- _WHAT YOU WILL DO_
**1.** Answer these questions on the encyclopedia entry about William Byrne, one per line:
(a) Where and in what year was Byrne born?
(b) Who gave him his elementary education?
(c) What post did the Rev. John Dubois give him at Mount St. Mary's College?
**2.** Write the next part of the encyclopedia entry on William Byrne, picking up after its final sentence.

- _PASSAGE SHOWN_
----------

William Byrne

From the Catholic Encyclopedia

Missionary and educator, born in County Wicklow, Ireland, in 1780; died at Bardstown, Kentucky, U.S.A., 5 June, 1833. He was one of a large family for whom he was obliged by the death of his father to become breadwinner. He desired to be a priest, but circumstances denied him more than a common elementary education, imparted to him by a pious uncle. Many of his relatives were among the ill-starred patriots of the rebellion of 1798, and the cruel and bloody scenes of that year enacted near his home made a vivid impression on his youthful mind. In his twenty-fifth year came his opportunity to emigrate to the United States, where, shortly after his arrival he went to Georgetown College and applied for admission into the Society of Jesus. His advanced age and lack of classical education, however, convinced him, after some months' stay there, that he could not reasonably hope to obtain in the Society, for many years at least, his ambition for ordination to the priesthood. He therefore left Georgetown, and by advice of Archbishop Carroll went to Mount St. Mary's College, Emmitsburg. Here the Rev. John Dubois, the president, received him with sympathy, pointed out a course of study, and finding him an excellent disciplinarian, made him prefect of the institution. He was nearly thirty years of age when he began to study Latin, but his zeal and perseverance conquered all obstacles.

----------

- _DATA_
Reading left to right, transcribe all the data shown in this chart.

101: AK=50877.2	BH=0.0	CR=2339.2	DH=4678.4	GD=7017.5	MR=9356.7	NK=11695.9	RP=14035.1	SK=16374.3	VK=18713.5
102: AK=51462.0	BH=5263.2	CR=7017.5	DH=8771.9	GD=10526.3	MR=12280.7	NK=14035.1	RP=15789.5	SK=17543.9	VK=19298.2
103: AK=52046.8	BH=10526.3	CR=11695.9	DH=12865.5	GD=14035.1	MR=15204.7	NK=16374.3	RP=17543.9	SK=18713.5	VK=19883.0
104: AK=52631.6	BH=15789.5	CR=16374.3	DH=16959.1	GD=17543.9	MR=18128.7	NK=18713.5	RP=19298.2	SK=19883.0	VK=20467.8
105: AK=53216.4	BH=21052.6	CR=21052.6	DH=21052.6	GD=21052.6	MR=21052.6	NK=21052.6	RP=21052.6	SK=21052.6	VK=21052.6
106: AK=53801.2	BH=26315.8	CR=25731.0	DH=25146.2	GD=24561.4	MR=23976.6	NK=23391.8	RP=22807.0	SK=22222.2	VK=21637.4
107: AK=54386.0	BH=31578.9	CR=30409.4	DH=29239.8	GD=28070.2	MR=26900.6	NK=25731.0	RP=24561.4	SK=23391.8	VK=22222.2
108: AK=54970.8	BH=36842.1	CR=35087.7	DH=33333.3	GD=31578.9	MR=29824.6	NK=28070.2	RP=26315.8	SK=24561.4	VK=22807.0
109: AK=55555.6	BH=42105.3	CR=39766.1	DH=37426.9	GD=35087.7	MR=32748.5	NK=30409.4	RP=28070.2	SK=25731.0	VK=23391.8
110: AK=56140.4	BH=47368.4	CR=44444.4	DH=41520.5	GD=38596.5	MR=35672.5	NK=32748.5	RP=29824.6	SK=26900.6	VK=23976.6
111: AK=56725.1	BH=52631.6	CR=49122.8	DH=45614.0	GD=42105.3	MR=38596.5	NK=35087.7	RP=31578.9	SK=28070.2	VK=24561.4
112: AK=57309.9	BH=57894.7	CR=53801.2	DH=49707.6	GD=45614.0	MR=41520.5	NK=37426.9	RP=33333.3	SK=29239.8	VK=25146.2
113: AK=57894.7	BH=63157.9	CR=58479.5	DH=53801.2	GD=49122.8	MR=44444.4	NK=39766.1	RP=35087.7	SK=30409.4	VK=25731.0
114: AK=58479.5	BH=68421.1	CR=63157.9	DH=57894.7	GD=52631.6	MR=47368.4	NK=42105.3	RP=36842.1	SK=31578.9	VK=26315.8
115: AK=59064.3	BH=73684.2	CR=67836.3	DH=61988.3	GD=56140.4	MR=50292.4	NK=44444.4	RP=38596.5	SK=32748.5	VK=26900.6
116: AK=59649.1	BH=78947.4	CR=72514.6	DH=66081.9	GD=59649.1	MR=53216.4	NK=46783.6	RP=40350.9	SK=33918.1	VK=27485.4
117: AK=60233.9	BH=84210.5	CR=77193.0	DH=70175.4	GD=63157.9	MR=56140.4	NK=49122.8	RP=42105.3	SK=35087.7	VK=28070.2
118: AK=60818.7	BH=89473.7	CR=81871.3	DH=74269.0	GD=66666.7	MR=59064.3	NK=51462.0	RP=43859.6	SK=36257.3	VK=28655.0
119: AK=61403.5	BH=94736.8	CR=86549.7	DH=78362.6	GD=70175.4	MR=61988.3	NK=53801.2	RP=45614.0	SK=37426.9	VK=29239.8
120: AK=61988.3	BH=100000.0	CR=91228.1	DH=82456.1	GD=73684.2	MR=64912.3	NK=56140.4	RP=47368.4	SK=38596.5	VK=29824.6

----------

- _ANSWERS BY ITEM_
**1.**
(a) County Wicklow, Ireland, in 1780
(b) A pious uncle
(c) Prefect of the institution

**2.**
In order to advance more rapidly in his studies, he entered St. Mary's Seminary, Baltimore, but the surroundings were not congenial, and he remained there only a short time. He had been ordained a subdeacon, and Bishop Flaget accepted his offer of service for the Diocese of Bardstown, Kentucky. He made further studies at St. Thomas's Seminary there, and was then ordained priest by Bishop David, 18 September, 1819, with his friend George A. M. Elder, whom he had met at Emmitsburg. They were the first priests ordained at Bardstown, and by Bishop David, who was consecrated 15 August, 1819. Shortly after his ordination, Father Byrne was appointed to the care of St. Mary's and St. Charles's missions, visiting also the small congregation of Louisville, sixty miles distant, and labouring at all times with most indefagitable industry. The ignorance of the people and the necessity of establishing some institution for elementary instruction appealed to him strongly, and in the spring of 1821 he opened St. Mary's College, near Bardstown, in an old stone building that stood on a farm he had purchased with money begged from those who sympathized with his project. He had about fifty boys to begin with, one of them being Martin John Spaulding, later the famous Archbishop of Baltimore, who even then was so precious in the display of his abilities that at the age of fifteen he was appointed to teach mathematics to his fellow students. Father Bryne, with indomitable energy, at first filled every office in the school and attended to his missionary duties as well. His college had become very popular in Kentucky when it was destroyed by fire. This set-back seemed only to give him new energy, and he soon had the college rebuilt. A second fire ruined a large part of the new structure, but nothing daunted, he went on and again placed the institution on a firm foundation.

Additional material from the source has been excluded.